_Document excerpt_
Parent class: VirWare
Viruses and worms are malicious programs that self-replicate on computers or via computer networks without the user being aware; each subsequent copy of such malicious programs is also able to self-replicate. Malicious programs which spread via networks or infect remote machines when commanded to do so by the “owner” (e.g. Backdoors) or programs that create multiple copies that are unable to self-replicate are not part of the Viruses and Worms subclass. The main characteristic used to determine whether or not a program is classified as a separate behaviour within the Viruses and Worms subclass is how the program propagates (i.e. how the malicious program spreads copies of itself via local or network resources.) Most known worms are spread as files sent as email attachments, via a link to a web or FTP resource, via a link sent in an ICQ or IRC message, via P2P file sharing networks etc. Some worms spread as network packets; these directly penetrate the computer memory, and the worm code is then activated. Worms use the following techniques to penetrate remote computers and launch copies of themselves: social engineering (for example, an email message suggesting the user opens an attached file), exploiting network configuration errors (such as copying to a fully accessible disk), and exploiting loopholes in operating system and application security. Viruses can be divided in accordance with the method used to infect a computer:- file viruses
- boot sector viruses
- macro viruses
- script viruses
Class: Virus
Viruses replicate on the resources of the local machine. Unlike worms, viruses do not use network services to propagate or penetrate other computers. A copy of a virus will reach remote computers only if the infected object is, for some reason unrelated to the virus function, activated on another computer. For example: when infecting accessible disks, a virus penetrates a file located on a network resource a virus copies itself to a removable storage device or infects a file on a removable device a user sends an email with an infected attachment.Read more
Platform: Multi
No platform descriptionDescription
Technical Details
This is the parasitic Windows PE files and MS Word normal templates infector with email spreading ability, about 22Kb of length. The virus has three instances: in Windows PE EXE files, in Word NORMAL template and as attached file in email messages.
The virus code in infected PE EXE files is its main instance. When it is executed, the virus searches for PE EXE files in the current and Windows directories and infects them. The virus also drops infected NORMAL.DOT to MS Word directory from its PE EXE instance, as well as send infected emails. The virus instance in NORMAL template on each document closing drops and executes the infected PE EXE file, and is not able to infect other documents and templates. The virus code in emails appears as attached file that is infected PE EXE Windows executable file with random name, or infected NORMAL template.

_Recorded data_

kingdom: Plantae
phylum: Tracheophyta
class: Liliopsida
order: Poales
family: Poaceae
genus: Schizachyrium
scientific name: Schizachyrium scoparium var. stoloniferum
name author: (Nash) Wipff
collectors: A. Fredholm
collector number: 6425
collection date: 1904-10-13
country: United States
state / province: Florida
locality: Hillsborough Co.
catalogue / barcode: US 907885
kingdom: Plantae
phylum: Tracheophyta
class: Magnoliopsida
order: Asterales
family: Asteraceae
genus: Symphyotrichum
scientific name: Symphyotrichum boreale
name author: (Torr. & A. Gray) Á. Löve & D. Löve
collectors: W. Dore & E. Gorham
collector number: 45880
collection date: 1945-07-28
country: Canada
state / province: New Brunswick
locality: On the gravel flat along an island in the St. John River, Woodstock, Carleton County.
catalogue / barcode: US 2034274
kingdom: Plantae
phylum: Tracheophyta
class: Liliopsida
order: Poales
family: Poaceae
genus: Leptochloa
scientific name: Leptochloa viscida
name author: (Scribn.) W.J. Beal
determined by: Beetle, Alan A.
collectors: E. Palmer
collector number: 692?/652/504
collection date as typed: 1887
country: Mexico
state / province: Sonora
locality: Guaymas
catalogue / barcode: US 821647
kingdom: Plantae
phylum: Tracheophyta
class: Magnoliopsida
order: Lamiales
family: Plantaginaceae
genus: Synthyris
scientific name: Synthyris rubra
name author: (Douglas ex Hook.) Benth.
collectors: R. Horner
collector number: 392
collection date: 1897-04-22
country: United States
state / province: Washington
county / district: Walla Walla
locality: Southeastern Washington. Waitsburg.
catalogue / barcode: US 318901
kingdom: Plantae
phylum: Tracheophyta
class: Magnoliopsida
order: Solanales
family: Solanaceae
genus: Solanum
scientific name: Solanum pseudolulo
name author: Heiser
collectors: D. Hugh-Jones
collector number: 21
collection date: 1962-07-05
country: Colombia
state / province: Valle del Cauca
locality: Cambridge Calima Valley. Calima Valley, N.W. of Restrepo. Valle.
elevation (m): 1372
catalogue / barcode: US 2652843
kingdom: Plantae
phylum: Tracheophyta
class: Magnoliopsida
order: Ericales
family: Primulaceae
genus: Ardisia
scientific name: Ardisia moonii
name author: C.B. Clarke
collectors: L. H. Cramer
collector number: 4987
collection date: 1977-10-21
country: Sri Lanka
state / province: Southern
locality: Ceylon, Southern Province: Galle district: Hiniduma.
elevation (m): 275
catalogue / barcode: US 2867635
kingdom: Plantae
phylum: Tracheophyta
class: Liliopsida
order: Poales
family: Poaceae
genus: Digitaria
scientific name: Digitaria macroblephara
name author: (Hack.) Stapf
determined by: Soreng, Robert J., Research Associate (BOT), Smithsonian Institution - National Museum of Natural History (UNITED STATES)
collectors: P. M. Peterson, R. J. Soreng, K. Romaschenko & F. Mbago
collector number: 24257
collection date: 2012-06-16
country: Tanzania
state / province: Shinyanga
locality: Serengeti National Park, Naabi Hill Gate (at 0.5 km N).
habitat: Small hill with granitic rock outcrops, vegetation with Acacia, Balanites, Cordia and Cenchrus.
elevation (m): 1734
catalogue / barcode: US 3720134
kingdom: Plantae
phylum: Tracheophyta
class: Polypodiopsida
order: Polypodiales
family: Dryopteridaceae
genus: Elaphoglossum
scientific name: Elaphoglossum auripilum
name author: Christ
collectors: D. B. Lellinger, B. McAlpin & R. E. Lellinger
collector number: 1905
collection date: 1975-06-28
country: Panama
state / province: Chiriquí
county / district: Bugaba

_Task A_
In the virus description, what three instances does the virus have?
_Task B_
Rewrite the passage of the virus description that opens with "The virus code in infected" and closes with "infected NORMAL template.", changing "searches" to "scans".

_Task answer A_
It has three instances: in Windows PE EXE files, in the Word NORMAL template, and as an attached file in email messages.

_Task answer B_
The virus code in infected PE EXE files is its main instance. When it is executed, the virus scans for PE EXE files in the current and Windows directories and infects them. The virus also drops infected NORMAL.DOT to MS Word directory from its PE EXE instance, as well as send infected emails. The virus instance in NORMAL template on each document closing drops and executes the infected PE EXE file, and is not able to infect other documents and templates. The virus code in emails appears as attached file that is infected PE EXE Windows executable file with random name, or infected NORMAL template.